REPUBLIKA.CO.ID, JAKARTA---Kongres Amerika Serikat (AS) tampaknya memiliki batasan ketat dalam penggunaan ChatGPT dan alat AI generatif serupa. Ini diperlihatkan dari memo kepala administrasi Dewan Perwakilan Rakyat (DPR) Catherine Szpindor yang mengatur persyaratan penggunaan ChatGPT dan model AI serupa di kantor kongres.
“Staf hanya diperbolehkan menggunakan layanan ChatGPT Plus berbayar karena kontrol privasinya yang lebih ketat dan hanya untuk penelitian serta evaluasi,” kata Szpindor, dilansir Engadget, Selasa (27/6/2023).
Para staf tidak dapat menggunakan teknologi sebagai bagian dari pekerjaan sehari-hari mereka. Kantor pusat hanya diperbolehkan menggunakan chatbot dengan data yang dapat diakses publik, termasuk saat menggunakan ChatGPT Plus.
Fitur privasi harus diaktifkan secara manual untuk mencegah interaksi memasukkan data ke dalam model AI. Tingkat gratis ChatGPT saat ini tidak diizinkan, seperti halnya model bahasa besar lainnya.
Kebijakan penggunaan seperti bukanlah hal yang mengejutkan. Institusi dan perusahaan telah memperingatkan agar tidak menggunakan AI generatif karena potensi kecelakaan dan penyalahgunaan.
Ini diperlihatkan dalam beberapa kasus, seperti Partai Republik yang menuai kritik karena menggunakan iklan serangan buatan AI dan staf Samsung diduga membocorkan data sensitif melalui ChatGPT saat menggunakan bot untuk bekerja.

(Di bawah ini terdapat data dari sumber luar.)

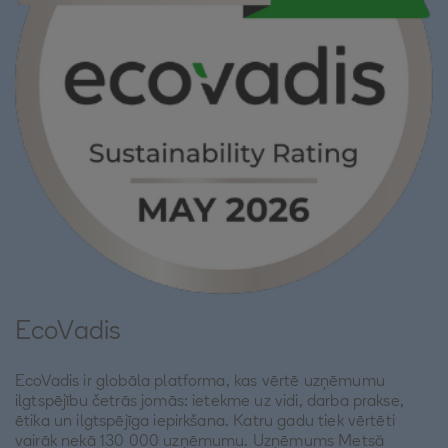
EcoVadis
EcoVadis ir globāla platforma, kas vērtē uzņēmumu
ilgtspējību četrās jomās: ietekme uz vidi, darba prakse,
ētika un ilgtspējīga iepirkšana. Katru gadu tiek vērtēti
vairāk nekā 130 000 uzņēmumu. Uzņēmums Metsä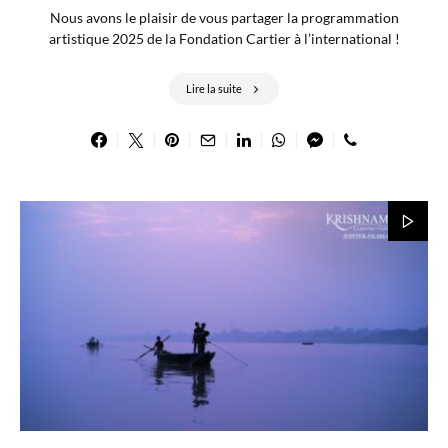
Nous avons le plaisir de vous partager la programmation
artistique 2025 de la Fondation Cartier à l’international !
Lire la suite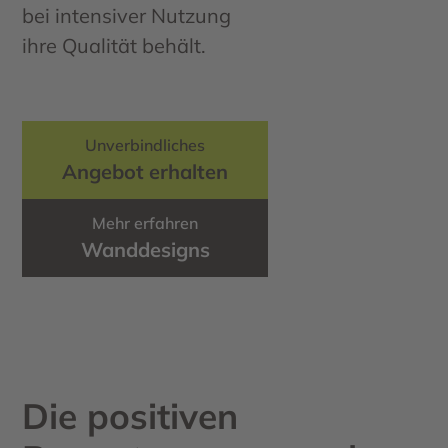
bei intensiver Nutzung
ihre Qualität behält.
Unverbindliches
Angebot erhalten
Mehr erfahren
Wanddesigns
Die positiven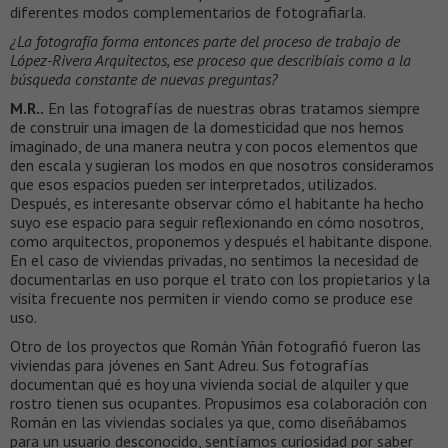
diferentes modos complementarios de fotografiarla.
¿La fotografía forma entonces parte del proceso de trabajo de
López-Rivera Arquitectos, ese proceso que describíais como a la
búsqueda constante de nuevas preguntas?
M.R..
En las fotografías de nuestras obras tratamos siempre
de construir una imagen de la domesticidad que nos hemos
imaginado, de una manera neutra y con pocos elementos que
den escala y sugieran los modos en que nosotros consideramos
que esos espacios pueden ser interpretados, utilizados.
Después, es interesante observar cómo el habitante ha hecho
suyo ese espacio para seguir reflexionando en cómo nosotros,
como arquitectos, proponemos y después el habitante dispone.
En el caso de viviendas privadas, no sentimos la necesidad de
documentarlas en uso porque el trato con los propietarios y la
visita frecuente nos permiten ir viendo como se produce ese
uso.
Otro de los proyectos que Román Yñán fotografió fueron las
viviendas para jóvenes en Sant Adreu. Sus fotografías
documentan qué es hoy una vivienda social de alquiler y que
rostro tienen sus ocupantes. Propusimos esa colaboración con
Román en las viviendas sociales ya que, como diseñábamos
para un usuario desconocido, sentíamos curiosidad por saber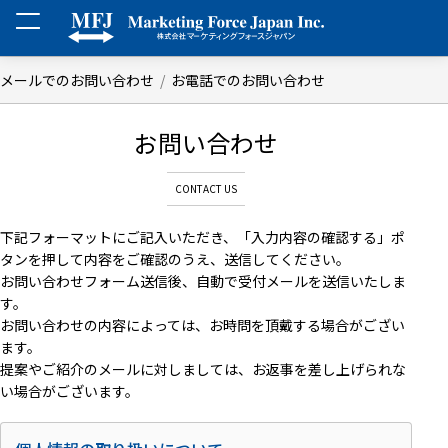
メールでのお問い合わせ
お電話でのお問い合わせ
お問い合わせ
下記フォーマットにご記入いただき、「入力内容の確認する」ポ
タンを押して内容をご確認のうえ、送信してください。
お問い合わせフォーム送信後、自動で受付メールを送信いたしま
す。
お問い合わせの内容によっては、お時問を頂戴する場合がござい
ます。
提案やご紹介のメールに対しましては、お返事を差し上げられな
い場合がございます。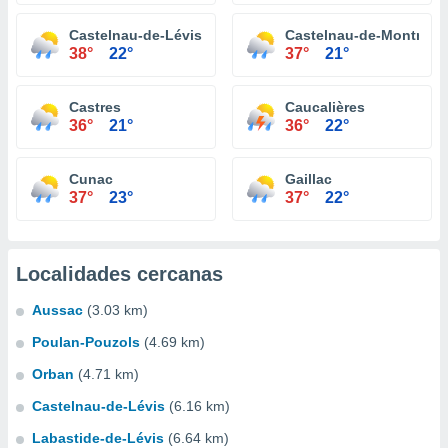
Castelnau-de-Lévis
Castelnau-de-Montmira
38°
22°
37°
21°
Castres
Caucalières
36°
21°
36°
22°
Cunac
Gaillac
37°
23°
37°
22°
Localidades cercanas
Aussac
(3.03 km)
Poulan-Pouzols
(4.69 km)
Orban
(4.71 km)
Castelnau-de-Lévis
(6.16 km)
Labastide-de-Lévis
(6.64 km)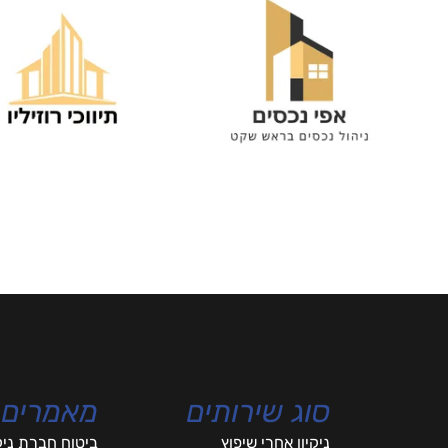
סוג שירותים
מאמרים
ניקיון אחרי שיפוץ
ביטוח חברת ניק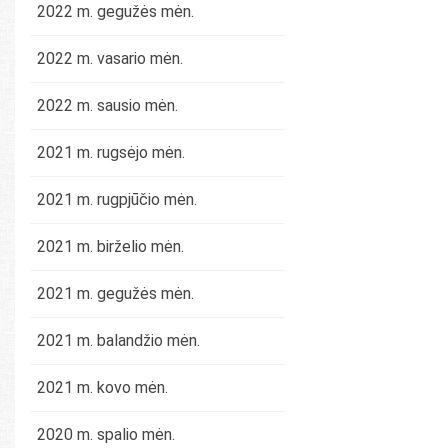
2022 m. gegužės mėn.
2022 m. vasario mėn.
2022 m. sausio mėn.
2021 m. rugsėjo mėn.
2021 m. rugpjūčio mėn.
2021 m. birželio mėn.
2021 m. gegužės mėn.
2021 m. balandžio mėn.
2021 m. kovo mėn.
2020 m. spalio mėn.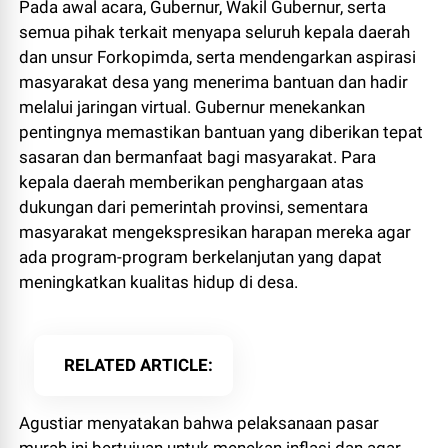
Pada awal acara, Gubernur, Wakil Gubernur, serta
semua pihak terkait menyapa seluruh kepala daerah
dan unsur Forkopimda, serta mendengarkan aspirasi
masyarakat desa yang menerima bantuan dan hadir
melalui jaringan virtual. Gubernur menekankan
pentingnya memastikan bantuan yang diberikan tepat
sasaran dan bermanfaat bagi masyarakat. Para
kepala daerah memberikan penghargaan atas
dukungan dari pemerintah provinsi, sementara
masyarakat mengekspresikan harapan mereka agar
ada program-program berkelanjutan yang dapat
meningkatkan kualitas hidup di desa.
RELATED ARTICLE
Agustiar menyatakan bahwa pelaksanaan pasar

Sementara Sekolah telah melarang sistem ini karena masalah kecurangan.
Kebijakan DPR mungkin tidak menghadapi banyak tentangan. Kedua sisi Kongres berusaha untuk mengatur AI. Di DPR, Perwakilan Ritchie Torries memperkenalkan Rancangan Undang-Undang (RUU) yang memerlukan penafian untuk penggunaan AI generatif.
Sementara Perwakilan Yvette Clark menginginkan pengungkapan serupa untuk iklan politik. Senator telah melakukan dengar pendapat tentang AI dan mengajukan RUU untuk meminta pertanggungjawaban pengembang AI atas konten berbahaya yang diproduksi menggunakan platform mereka.